首都圏の大規模マルチテナント型物流施設、「需給緩む時期はランプウェイ型とボックス型で稼働状況に差」

首都圏の大規模マルチテナント型物流施設、「需給緩む時期はランプウェイ型とボックス型で稼働状況に差」

CBREリポート、今後はエリアの特性加味した適切な賃貸条件設定が重要と指摘

シービーアールイー(CBRE)は10月18日、「形状による賃料とリーシングへの影響:首都圏大型マルチテナント型物流施設」と題するリポートを公表した。

2022年第2四半期(4~6月)時点で竣工済みの首都圏の大規模マルチテナント型物流施設(LMT)について、主要4エリア別、形状別に想定成約賃料ベースで集計すると、ダブルランプウェイとシングルランプウェイでは物流施設の賃料差はいずれの主要エリアでも差は3%内外でほとんどないことを確認。

一方、ランプウェイ型とボックス型は外環道エリアを除き、明確に賃料の差が見られたと説明した。

また、外環道エリアのみ、形状による明確な賃料差がないことから、CBREは「このエリアは形状による使い勝手よりも立地の良し悪しの方が重視されている」と推測した。

リーシングの進捗状況を見たところ、首都圏全体の空室率が低い時期は、形状による稼働状況の差は小さかった一方、空室率が高くなると差が大きかったという。

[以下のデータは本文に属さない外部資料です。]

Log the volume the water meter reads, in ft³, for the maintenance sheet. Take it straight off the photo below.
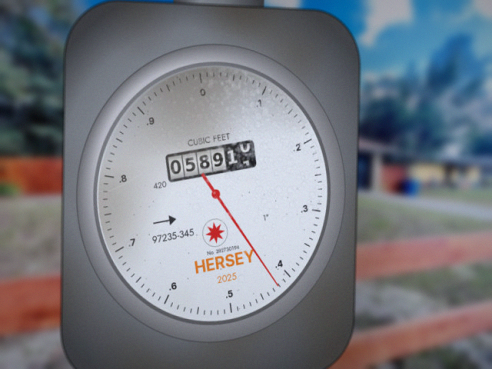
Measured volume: 58910.42 ft³
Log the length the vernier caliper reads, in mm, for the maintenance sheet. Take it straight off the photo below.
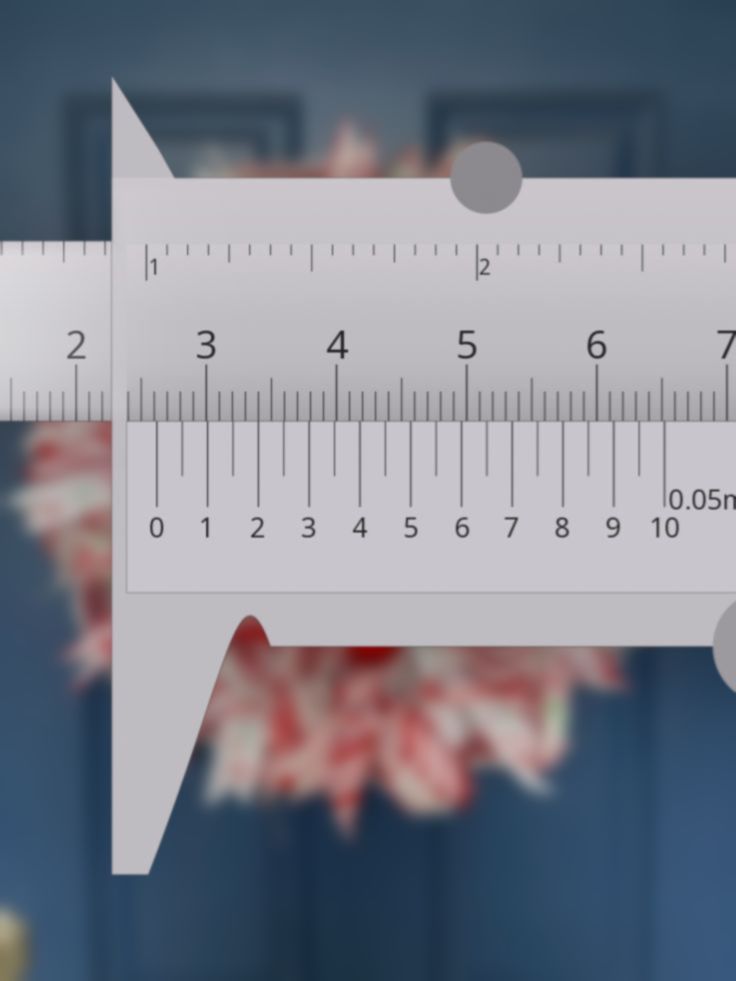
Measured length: 26.2 mm
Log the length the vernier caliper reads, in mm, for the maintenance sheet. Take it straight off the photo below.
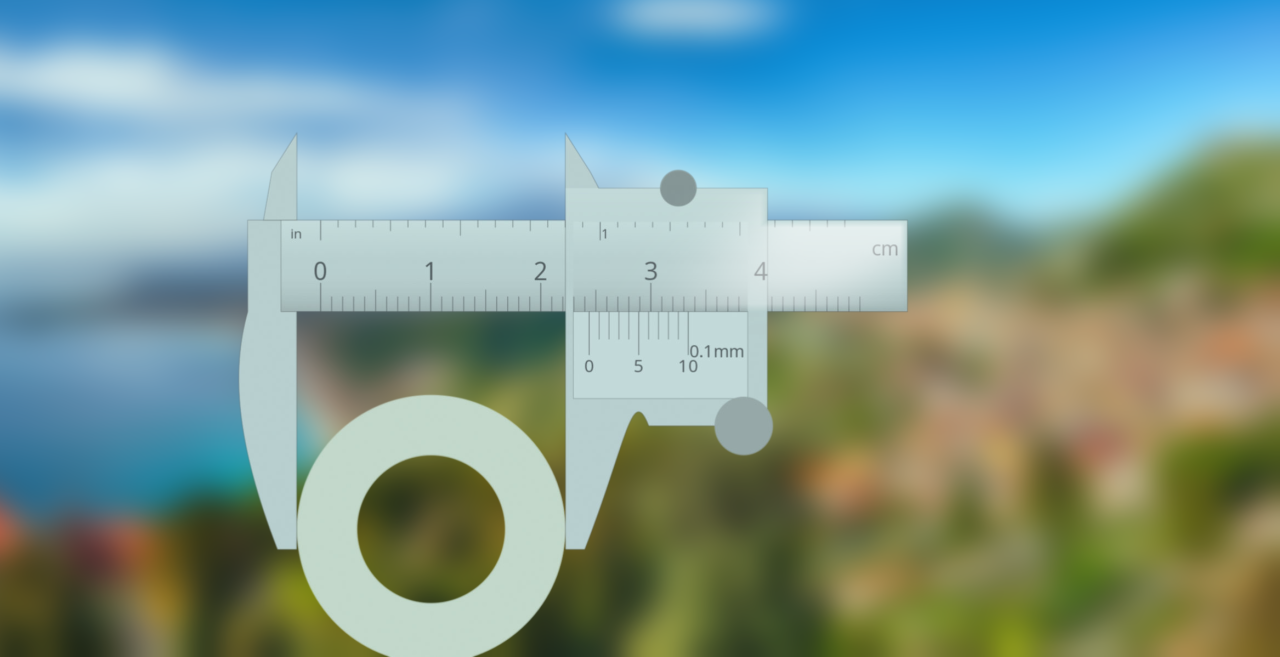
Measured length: 24.4 mm
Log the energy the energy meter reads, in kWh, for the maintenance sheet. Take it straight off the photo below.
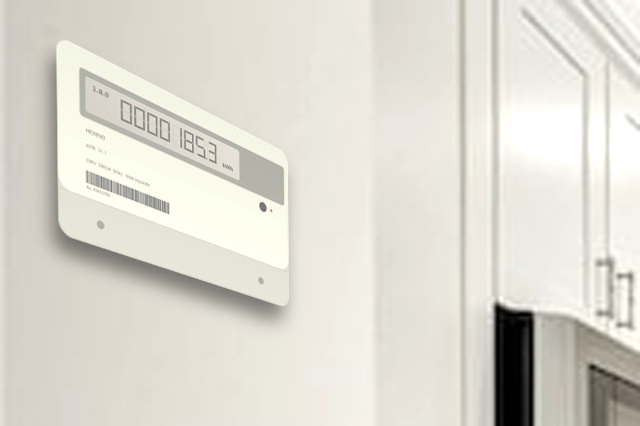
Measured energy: 185.3 kWh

CBREは「テナント誘致のしやすさという面ではランプウェイ型が一定程度有利」との見方を示した。また、「需給が緩む時期は、ランプウェイ型とボックス型で稼働状況の差が広がる」と指摘した。

形状が賃料やリーシングに一定程度影響していると分析。大量供給が2023年も続くことが見込まれ、物流施設の内定率が低下している中、CBREは「今後は形状の差がリーシングの進捗に影響する可能性が大きくなると予想される。物件の稼働率を上げるためには、エリアの特性を加味した適切な賃貸条件であることが1つの重要な要素となる」と締めくくった。